Your instructions:
Scan the entries for the word "Total", and copy every line where it appears.

(Data listing begins)

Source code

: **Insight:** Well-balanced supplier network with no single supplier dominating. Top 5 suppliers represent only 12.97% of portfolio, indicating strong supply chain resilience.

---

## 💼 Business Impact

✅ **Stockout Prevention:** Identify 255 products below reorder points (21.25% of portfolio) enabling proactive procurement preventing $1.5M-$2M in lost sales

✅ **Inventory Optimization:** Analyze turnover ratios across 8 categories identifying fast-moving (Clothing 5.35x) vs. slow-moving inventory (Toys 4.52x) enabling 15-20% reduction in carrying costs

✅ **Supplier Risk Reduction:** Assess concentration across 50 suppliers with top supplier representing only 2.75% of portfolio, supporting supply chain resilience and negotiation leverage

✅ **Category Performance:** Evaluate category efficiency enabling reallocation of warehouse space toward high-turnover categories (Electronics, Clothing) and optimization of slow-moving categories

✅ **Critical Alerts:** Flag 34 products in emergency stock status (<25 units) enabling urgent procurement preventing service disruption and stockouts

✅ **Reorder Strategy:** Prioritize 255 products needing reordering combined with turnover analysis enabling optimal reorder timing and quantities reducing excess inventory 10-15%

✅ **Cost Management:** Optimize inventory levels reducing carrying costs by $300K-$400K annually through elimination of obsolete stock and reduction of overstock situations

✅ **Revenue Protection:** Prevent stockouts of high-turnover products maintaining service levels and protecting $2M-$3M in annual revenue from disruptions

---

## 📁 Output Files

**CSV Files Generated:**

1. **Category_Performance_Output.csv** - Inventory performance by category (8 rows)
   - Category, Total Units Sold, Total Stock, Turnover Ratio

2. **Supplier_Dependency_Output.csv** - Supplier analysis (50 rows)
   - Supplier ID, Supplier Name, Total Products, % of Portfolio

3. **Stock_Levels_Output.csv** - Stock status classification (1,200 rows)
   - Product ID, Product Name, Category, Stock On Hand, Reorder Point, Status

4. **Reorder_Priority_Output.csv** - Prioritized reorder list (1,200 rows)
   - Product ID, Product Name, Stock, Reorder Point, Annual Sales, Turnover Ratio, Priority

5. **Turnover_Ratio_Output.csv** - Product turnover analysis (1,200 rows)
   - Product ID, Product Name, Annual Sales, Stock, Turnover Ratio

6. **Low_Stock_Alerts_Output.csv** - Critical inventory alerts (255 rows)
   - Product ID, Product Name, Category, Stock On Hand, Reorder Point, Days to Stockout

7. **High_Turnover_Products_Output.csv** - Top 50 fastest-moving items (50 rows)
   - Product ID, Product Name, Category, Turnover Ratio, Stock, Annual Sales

(Data listing ends)

Task result:
   - Category, Total Units Sold, Total Stock, Turnover Ratio
   - Supplier ID, Supplier Name, Total Products, % of Portfolio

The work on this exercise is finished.